Diagnóstico de Pré-eclâmpsia: Novos Critérios e Marcadores

SUS-SP - Sistema Único de Saúde de São Paulo — Prova 2026

Enunciado

Há um conceito emergente de que a pré-eclâmpsia, na verdade, seja uma síndrome que compreenda diferentes doenças e que a manifestação clínica de cada uma resulte da resposta constitucional materna à placentação, com subsequente inflamação, estresse oxidativo e disfunção endotelial e angiogênica. Com relação a essa suposta síndrome, assinale a alternativa correta:

Alternativas

  1. A) Quanto mais precoce seu desenvolvimento, menos relação há com isquemia placentária.
  2. B) Proteinúria é critério essencial para o diagnóstico.
  3. C) Quanto maior a proteinúria, maior a gravidade da doença.
  4. D) A convulsão materna, em geral, ocorre predominantemente após o parto.
  5. E) Relação proteína (mg/dL)/creatinina (mg/dL) de amostra urinária isolada maior ou igual a 0,3 indica pré-eclâmpsia.

Pérola Clínica

Pré-eclâmpsia = HAS após 20 sem + Proteinúria (P/C ≥ 0,3) ou lesão de órgão-alvo.

Resumo-Chave

A pré-eclâmpsia é uma síndrome multissistêmica definida por hipertensão de início recente após 20 semanas, onde a relação proteína/creatinina ≥ 0,3 é um critério diagnóstico fundamental.

Contexto Educacional

A pré-eclâmpsia é entendida como uma doença da placentação, onde ocorre falha no remodelamento das artérias espirais pelo trofoblasto. Isso gera isquemia placentária e liberação de fatores antiangiogênicos na circulação, causando disfunção endotelial sistêmica. O diagnóstico precoce é vital, e a relação proteína/creatinina ≥ 0,3 é o marcador bioquímico mais prático. O manejo envolve controle pressórico e profilaxia de convulsões com sulfato de magnésio em casos de gravidade, sendo o parto a única resolução definitiva da cascata fisiopatológica.

Perguntas Frequentes

A proteinúria ainda é obrigatória para o diagnóstico de pré-eclâmpsia?

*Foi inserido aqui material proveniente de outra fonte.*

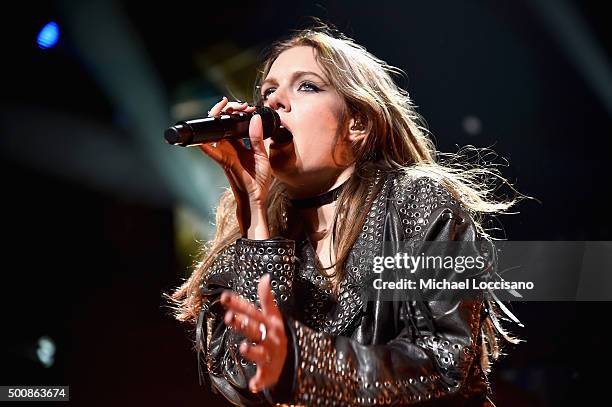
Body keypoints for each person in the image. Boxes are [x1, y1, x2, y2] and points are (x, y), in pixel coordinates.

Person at [169, 23, 523, 406]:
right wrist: (255, 207)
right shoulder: (259, 239)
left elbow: (443, 363)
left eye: (306, 86)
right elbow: (252, 380)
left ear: (357, 123)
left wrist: (303, 362)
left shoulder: (416, 201)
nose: (273, 103)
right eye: (268, 91)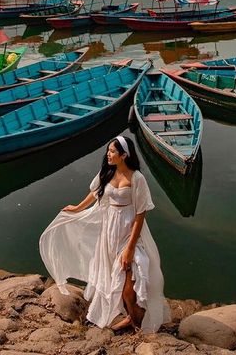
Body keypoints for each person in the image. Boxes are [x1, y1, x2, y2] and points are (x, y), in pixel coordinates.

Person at [39, 136, 170, 333]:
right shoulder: (107, 172)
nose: (108, 154)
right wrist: (77, 208)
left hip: (129, 232)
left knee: (129, 283)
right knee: (115, 277)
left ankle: (137, 323)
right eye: (108, 151)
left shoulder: (136, 179)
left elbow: (141, 214)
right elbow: (95, 192)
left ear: (124, 155)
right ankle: (131, 318)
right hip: (109, 232)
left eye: (112, 152)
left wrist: (130, 248)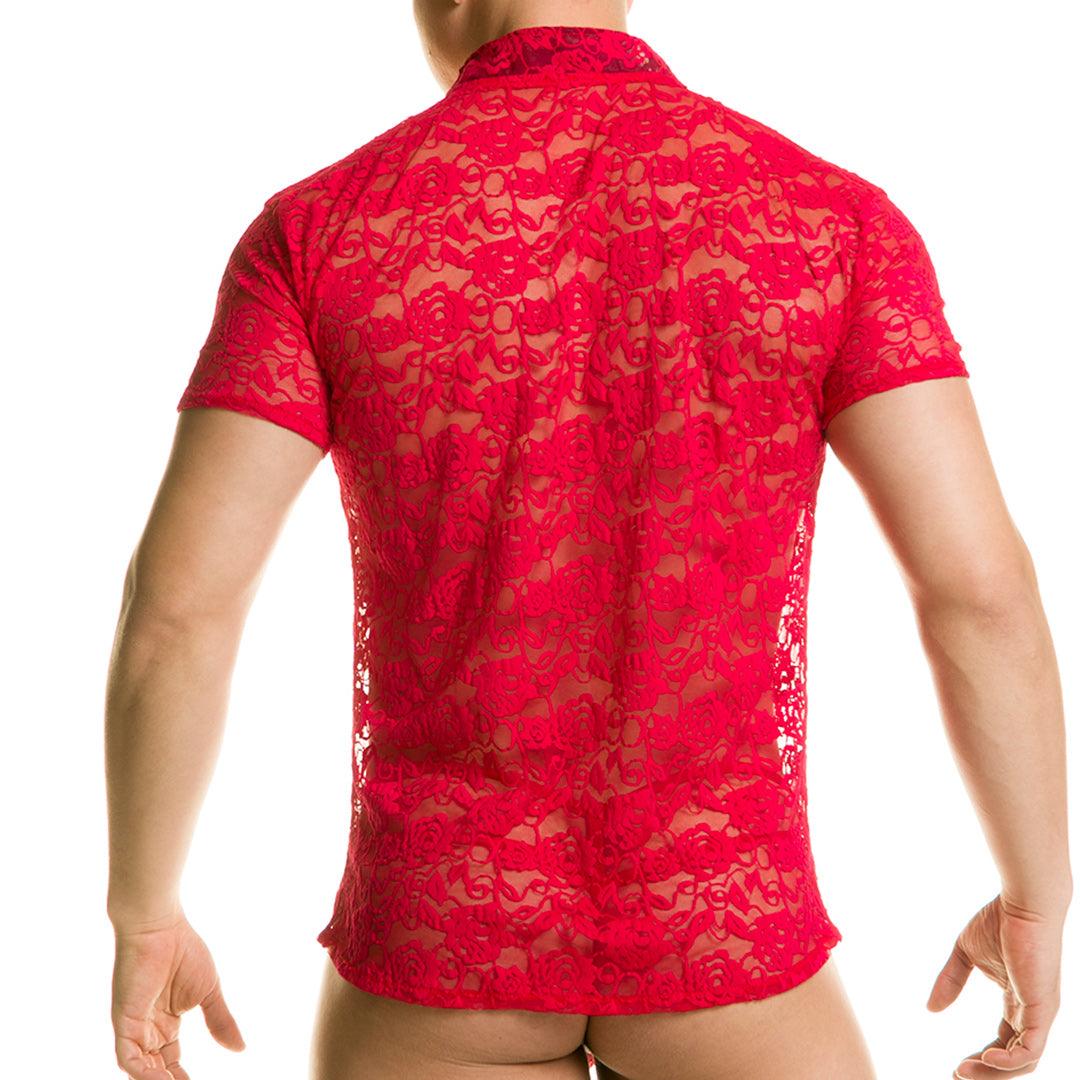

Não. Segundo as diretrizes da FEBRASGO e ACOG, a pré-eclâmpsia pode ser diagnosticada na ausência de proteinúria se a hipertensão de início recente (≥ 140/90 mmHg após 20 semanas) vier acompanhada de sinais de disfunção orgânica. Estes incluem trombocitopenia (< 100.000/uL), insuficiência renal (creatinina > 1,1 mg/dL ou dobro da basal), disfunção hepática (transaminases 2x o normal), edema agudo de pulmão ou sintomas neurológicos/visuais (cefaleia persistente, escotomas). Portanto, a ausência de proteína na urina não exclui a síndrome.

Qual a importância da relação proteína/creatinina em amostra isolada?

A relação proteína/creatinina (P/C) em amostra isolada de urina tornou-se o padrão-ouro para triagem rápida devido à sua excelente correlação com a coleta de urina de 24 horas. Um valor ≥ 0,3 mg/mg indica proteinúria significativa (equivalente a ≥ 300 mg/24h). Sua principal vantagem é a agilidade diagnóstica no pronto-socorro obstétrico, evitando o atraso de 24 horas na coleta convencional e eliminando erros comuns de armazenamento ou volume incompleto, permitindo uma intervenção terapêutica ou conduta expectante mais segura.

O grau de proteinúria define a gravidade da pré-eclâmpsia?

Atualmente, o montante absoluto de proteinúria (mesmo valores acima de 5g em 24h) não é mais utilizado como critério isolado de gravidade ou indicação de parto imediato. A gravidade da pré-eclâmpsia é determinada pela presença de 'características de gravidade', como níveis pressóricos ≥ 160/110 mmHg, iminência de eclâmpsia, síndrome HELLP ou sofrimento fetal. O foco clínico migrou da quantificação proteica para a avaliação da estabilidade hemodinâmica, função renal, hepática e integridade do sistema nervoso central materno.